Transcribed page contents
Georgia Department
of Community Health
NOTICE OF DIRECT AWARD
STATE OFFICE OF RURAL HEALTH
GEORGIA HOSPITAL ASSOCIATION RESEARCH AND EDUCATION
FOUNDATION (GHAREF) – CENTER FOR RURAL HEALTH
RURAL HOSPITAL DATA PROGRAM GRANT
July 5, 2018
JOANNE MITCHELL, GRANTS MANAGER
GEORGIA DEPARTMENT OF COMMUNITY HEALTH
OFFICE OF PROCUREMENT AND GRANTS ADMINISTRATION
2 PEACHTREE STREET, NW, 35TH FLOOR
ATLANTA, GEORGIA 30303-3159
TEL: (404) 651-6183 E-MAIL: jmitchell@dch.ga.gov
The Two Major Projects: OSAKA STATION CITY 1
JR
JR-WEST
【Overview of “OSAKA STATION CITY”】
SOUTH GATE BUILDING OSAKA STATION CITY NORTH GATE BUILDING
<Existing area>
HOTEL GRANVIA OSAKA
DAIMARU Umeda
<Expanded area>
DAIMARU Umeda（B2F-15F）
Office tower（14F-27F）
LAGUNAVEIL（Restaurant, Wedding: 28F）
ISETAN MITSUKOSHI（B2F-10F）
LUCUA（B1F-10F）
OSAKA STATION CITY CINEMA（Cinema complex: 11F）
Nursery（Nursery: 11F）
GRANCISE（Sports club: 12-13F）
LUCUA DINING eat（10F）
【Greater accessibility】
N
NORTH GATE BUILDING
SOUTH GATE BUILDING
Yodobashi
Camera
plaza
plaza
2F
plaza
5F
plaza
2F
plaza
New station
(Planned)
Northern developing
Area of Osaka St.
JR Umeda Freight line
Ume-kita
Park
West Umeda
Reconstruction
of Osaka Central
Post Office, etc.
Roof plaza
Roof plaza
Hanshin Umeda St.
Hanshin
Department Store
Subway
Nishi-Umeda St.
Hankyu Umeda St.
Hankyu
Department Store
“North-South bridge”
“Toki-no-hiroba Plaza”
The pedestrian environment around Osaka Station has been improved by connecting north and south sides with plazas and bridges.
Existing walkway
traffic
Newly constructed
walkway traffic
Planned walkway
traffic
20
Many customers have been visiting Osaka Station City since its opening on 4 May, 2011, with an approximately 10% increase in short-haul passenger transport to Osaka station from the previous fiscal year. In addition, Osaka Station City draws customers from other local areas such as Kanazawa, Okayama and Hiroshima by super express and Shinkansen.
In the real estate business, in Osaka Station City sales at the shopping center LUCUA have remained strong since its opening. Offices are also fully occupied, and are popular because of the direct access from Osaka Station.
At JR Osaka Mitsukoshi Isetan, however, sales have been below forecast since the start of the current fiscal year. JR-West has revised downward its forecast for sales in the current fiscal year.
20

_EXERCISE INSTRUCTIONS_.
Restate verbatim the first line above and all lines after it through the line containing "Post Office, etc."; omit the rest.

_WRITTEN REPLY_.
Georgia Department
of Community Health
NOTICE OF DIRECT AWARD
STATE OFFICE OF RURAL HEALTH
GEORGIA HOSPITAL ASSOCIATION RESEARCH AND EDUCATION
FOUNDATION (GHAREF) – CENTER FOR RURAL HEALTH
RURAL HOSPITAL DATA PROGRAM GRANT
July 5, 2018
JOANNE MITCHELL, GRANTS MANAGER
GEORGIA DEPARTMENT OF COMMUNITY HEALTH
OFFICE OF PROCUREMENT AND GRANTS ADMINISTRATION
2 PEACHTREE STREET, NW, 35TH FLOOR
ATLANTA, GEORGIA 30303-3159
TEL: (404) 651-6183 E-MAIL: jmitchell@dch.ga.gov
The Two Major Projects: OSAKA STATION CITY 1
JR
JR-WEST
【Overview of “OSAKA STATION CITY”】
SOUTH GATE BUILDING OSAKA STATION CITY NORTH GATE BUILDING
<Existing area>
HOTEL GRANVIA OSAKA
DAIMARU Umeda
<Expanded area>
DAIMARU Umeda（B2F-15F）
Office tower（14F-27F）
LAGUNAVEIL（Restaurant, Wedding: 28F）
ISETAN MITSUKOSHI（B2F-10F）
LUCUA（B1F-10F）
OSAKA STATION CITY CINEMA（Cinema complex: 11F）
Nursery（Nursery: 11F）
GRANCISE（Sports club: 12-13F）
LUCUA DINING eat（10F）
【Greater accessibility】
N
NORTH GATE BUILDING
SOUTH GATE BUILDING
Yodobashi
Camera
plaza
plaza
2F
plaza
5F
plaza
2F
plaza
New station
(Planned)
Northern developing
Area of Osaka St.
JR Umeda Freight line
Ume-kita
Park
West Umeda
Reconstruction
of Osaka Central
Post Office, etc.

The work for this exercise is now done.